Previously, we established LL2 cell line transfected with a vector driving expression of sDC-HIL-V5 under the control of Tet-off system (27). All mice were given 2 mg/mL doxycycline (Dox)-water from day 3 to day 6. Day 0, all mice were injected intravenously with Tet-Off-sDC-HIL-V5-LL2 cells (2 × 10⁵ cells/mouse) and day 6 randomly sorted into 2 groups: one group was continuously supplied with Dox (2 μg/mouse intraperitoneal injection every 5 days) and the other discontinued (PBS injection). Since day 7, mice were treated with intraperitoneal injection of anti-PDL1 or control IgG every 2 days (n = 5). On day 17 (2 days after the last injection), lung was scored for metastasis indices. Growth of TetOff-sDC-HIL-LL2 cells in lung was measured by clonogenic assays: Total lung cells were seeded in a DMEM-complete media with 600 μg/mL G418 (Sigma-Aldrich). After 10 days in culture, colonies were fixed, stained with crystal violet, and counted. Tumor growth was quantified by colony-forming units (CFU) in total lung cells (lung-CFU).

To assess gp100-specific T-cell response in mAb-treated mice, spleen cells were prepared and seeded onto ELISPOT wells at varying cell densities with gp100 peptide (5 μg/mL) for 2 days.

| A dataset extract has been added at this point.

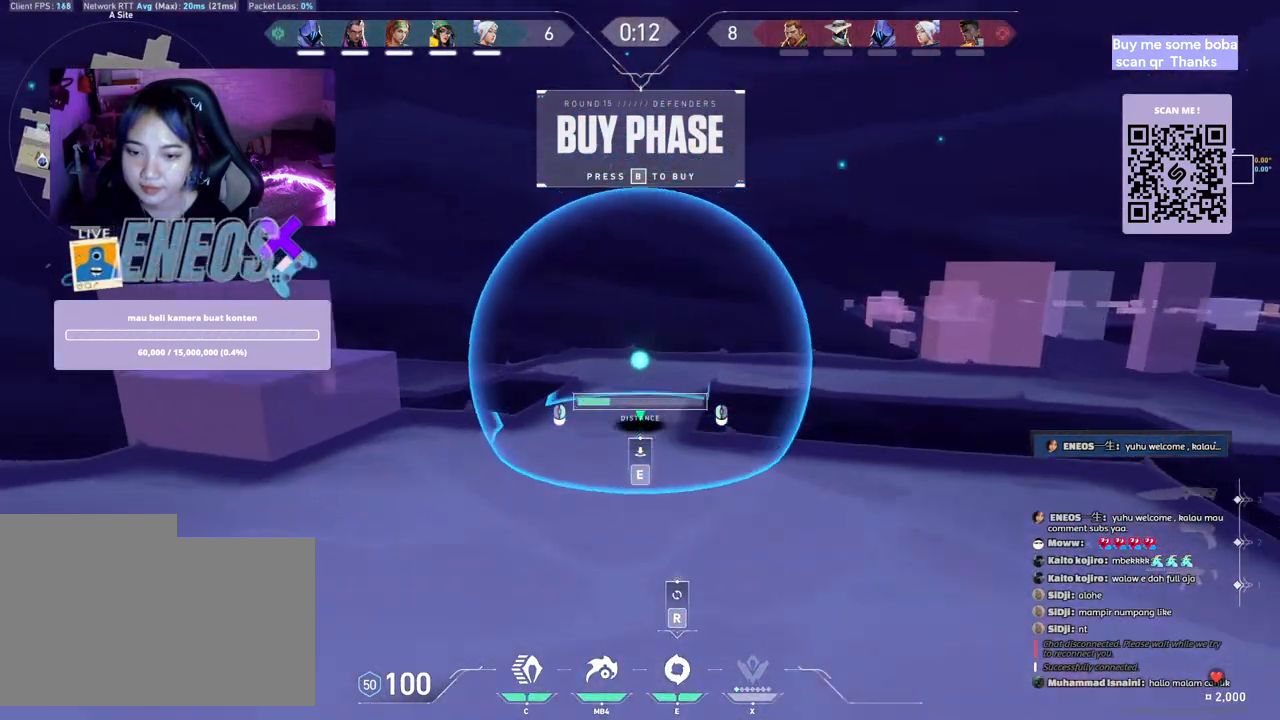
{"keys": [], "mouse": [], "events": [[233, "mouse_left", "up"]]}
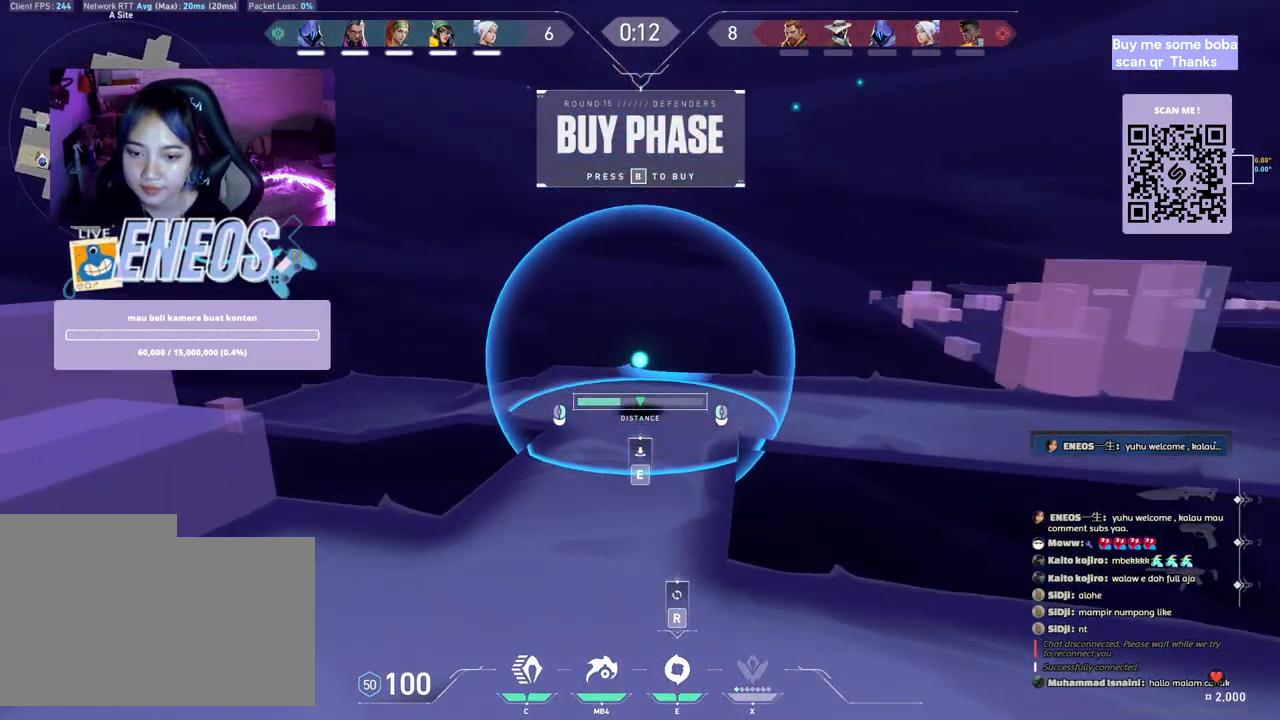
{"keys": [], "mouse": [], "events": []}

The IFNγ-producing cells were counted using ELISPOT assay (eBioscience). For Ag-nonspecific response, spleen cells were cultured for 3 days with anti-CD3/CD28 mAb (each 1 μg/mL) and Brefeldin A (Invitrogen), followed by surface staining of CD4 or CD8 and intracellular staining of IFNγ.

This PCR was performed with primers for DC-HIL, ADAM10, or GAPDH (13, 28). mRNA expression in each sample was expressed as the expression level relative to GAPDH gene, which was quantitated using the comparative Ct method and the formula 2-ΔΔCT.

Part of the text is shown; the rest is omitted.